If you look at the 2011 Chevrolet Volt and malign its on-board gasoline-powered range extending engine then you’re unlikely to be a huge fan of general motors at the moment. 

But that could all change, if you’re lucky enough to be in Seoul, South Korea later this month. 

While you’re unlikely to get a ride, General Motors announced last week that it would be offering ten of its electric vehicle test fleet to the seoul G20 Summit Committee and Seoul Municipality for use during the November 11-12 event. 

Although seven of the vehicles will be badged as Daewoo Lacetti Premieres, all ten vehicles are all-electric versions of the Chevrolet Cruze, a car we reported on back in September.

Chevrolet Cruze EV, test fleet in South Korea, October 2010

Chevrolet Cruze EV, test fleet in South Korea, October 2010

The all-electric Chevrolet Cruze is currently being tested in South Korea and is a joint project between GM and GM’s South Korean partner, GM Daewoo. 

Expected to produce a 100 mile range from a 31-kilowatt-hour battery pack, the prototype all-electric Chevy Cruzes feature a 0-62mph time of 8.2 seconds.

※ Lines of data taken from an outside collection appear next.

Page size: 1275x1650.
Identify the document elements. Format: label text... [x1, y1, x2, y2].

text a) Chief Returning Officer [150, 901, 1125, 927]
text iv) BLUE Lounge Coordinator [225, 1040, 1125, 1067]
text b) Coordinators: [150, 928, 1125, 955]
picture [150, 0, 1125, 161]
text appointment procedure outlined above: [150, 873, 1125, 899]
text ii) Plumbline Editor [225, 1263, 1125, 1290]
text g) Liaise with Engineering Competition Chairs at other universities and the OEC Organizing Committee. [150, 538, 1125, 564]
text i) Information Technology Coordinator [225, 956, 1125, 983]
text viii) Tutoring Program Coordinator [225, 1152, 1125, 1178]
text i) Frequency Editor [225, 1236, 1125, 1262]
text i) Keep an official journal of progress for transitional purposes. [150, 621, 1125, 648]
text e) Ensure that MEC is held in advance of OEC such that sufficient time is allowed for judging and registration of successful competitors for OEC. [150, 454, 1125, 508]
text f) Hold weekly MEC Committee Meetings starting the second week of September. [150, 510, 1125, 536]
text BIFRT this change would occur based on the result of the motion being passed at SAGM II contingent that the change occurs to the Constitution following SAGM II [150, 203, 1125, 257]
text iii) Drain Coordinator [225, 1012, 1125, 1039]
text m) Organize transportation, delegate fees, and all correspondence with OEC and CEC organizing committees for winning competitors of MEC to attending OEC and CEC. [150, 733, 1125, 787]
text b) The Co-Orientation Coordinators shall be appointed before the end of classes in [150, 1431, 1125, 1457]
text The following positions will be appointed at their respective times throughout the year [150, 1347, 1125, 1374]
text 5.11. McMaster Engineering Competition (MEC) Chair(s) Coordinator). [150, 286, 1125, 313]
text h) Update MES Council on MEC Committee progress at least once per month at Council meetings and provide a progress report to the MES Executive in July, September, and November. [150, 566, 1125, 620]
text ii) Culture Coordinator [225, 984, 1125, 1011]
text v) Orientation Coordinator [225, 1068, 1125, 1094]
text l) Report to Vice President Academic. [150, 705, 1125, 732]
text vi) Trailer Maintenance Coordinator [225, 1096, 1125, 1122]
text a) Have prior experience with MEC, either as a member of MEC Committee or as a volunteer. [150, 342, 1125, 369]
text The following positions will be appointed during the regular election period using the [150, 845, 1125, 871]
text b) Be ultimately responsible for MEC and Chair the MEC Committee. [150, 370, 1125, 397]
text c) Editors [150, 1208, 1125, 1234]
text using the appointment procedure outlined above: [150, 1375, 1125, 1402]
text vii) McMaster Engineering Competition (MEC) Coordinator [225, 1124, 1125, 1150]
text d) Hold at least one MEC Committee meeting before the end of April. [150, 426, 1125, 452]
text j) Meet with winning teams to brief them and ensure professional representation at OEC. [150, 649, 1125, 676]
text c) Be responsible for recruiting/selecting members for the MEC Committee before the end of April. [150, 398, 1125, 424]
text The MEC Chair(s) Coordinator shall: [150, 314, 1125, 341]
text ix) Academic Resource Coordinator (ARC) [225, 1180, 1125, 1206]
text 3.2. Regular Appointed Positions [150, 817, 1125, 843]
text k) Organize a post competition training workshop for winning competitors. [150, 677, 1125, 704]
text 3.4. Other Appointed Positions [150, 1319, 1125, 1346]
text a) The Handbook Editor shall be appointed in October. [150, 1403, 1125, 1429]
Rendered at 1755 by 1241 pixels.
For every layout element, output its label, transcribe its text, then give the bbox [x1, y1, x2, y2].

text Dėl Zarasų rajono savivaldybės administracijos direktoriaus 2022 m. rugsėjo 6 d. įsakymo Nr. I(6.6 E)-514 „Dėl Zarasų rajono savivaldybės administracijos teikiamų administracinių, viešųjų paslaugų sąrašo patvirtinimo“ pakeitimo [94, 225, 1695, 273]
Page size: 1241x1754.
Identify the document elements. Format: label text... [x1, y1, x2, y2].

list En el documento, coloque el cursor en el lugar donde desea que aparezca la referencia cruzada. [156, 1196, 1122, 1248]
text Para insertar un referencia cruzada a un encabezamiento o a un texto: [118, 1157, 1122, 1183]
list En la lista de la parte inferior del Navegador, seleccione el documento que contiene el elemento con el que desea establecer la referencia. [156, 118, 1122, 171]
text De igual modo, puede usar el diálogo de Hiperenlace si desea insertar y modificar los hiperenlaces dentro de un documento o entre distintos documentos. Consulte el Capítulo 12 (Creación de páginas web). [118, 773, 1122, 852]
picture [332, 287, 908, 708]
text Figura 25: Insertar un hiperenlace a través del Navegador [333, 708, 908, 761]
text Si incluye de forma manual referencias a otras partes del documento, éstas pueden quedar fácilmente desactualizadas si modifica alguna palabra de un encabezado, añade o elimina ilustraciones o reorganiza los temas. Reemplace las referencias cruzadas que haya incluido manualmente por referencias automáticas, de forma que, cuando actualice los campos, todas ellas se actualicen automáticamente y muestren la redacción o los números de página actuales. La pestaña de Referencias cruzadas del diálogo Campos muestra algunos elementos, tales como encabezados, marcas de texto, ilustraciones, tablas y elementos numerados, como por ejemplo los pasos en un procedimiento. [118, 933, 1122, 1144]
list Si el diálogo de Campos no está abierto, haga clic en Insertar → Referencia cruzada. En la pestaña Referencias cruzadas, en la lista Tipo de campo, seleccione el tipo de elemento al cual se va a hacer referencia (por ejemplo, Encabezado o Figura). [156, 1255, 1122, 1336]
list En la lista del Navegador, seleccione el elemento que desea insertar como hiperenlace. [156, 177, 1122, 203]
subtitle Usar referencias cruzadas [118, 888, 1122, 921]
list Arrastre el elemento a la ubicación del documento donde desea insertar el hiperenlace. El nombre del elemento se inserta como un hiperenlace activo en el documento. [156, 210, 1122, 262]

Top speed is limited to 102.5 mph. 

Unlike other test cars like the 2010 BMW Mini E which sacrificed its rear seats for a battery pack, the all-electric Cruze features the same number of seats as its gasoline sibling, along with an under-body battery pack to ensure no loss of trunk space, or seats. 

As our John Voelcker has postulated in the past, this is likely to suggest that the battery pack will follow the same shape as the one found in the 2011 Chevrolet Volt, since both vehicles share an ancestral chassis.

2011 Chevy Cruze EV

2011 Chevy Cruze EV

While the three electric Chevy Cruzes will be available to members of the press covering the G20 Summit, the remaining seven rebadged Daewoo Lacettis will be reserved for members of the Summit Committee 

So what does this mean? We’ve seen GM use the Cruze platform as a test-mule before, specifically as an early test-mule for the 2011 Chevy Volt, so it is conceivable that the car is being used as a test-mule for an all-electric version of the 2011 Volt.  

What of the test fleet’s presence as official G20 summit cars? We think it suggests that whatever GM’s plans, the Chevy Volt test fleet must be of a significantly high standard in order for them to be loaned to the event.  

The loan of three vehicles as press cars is even more indicative that GM must be nearing a production intent version of the drivetrain and possibly even a car. 

Could we see an all-electric Volt or Chevy Cruze soon? Quite possibly. GM has taken considerable flack recently for its is-it-or-isn’t-it-a-hybrid 2011 Chevy Volt among pure EV fans and an all-electric 2012 or 2013 Chevy Cruze could easily provide a direct competitor to the 2011 Nissan Leaf.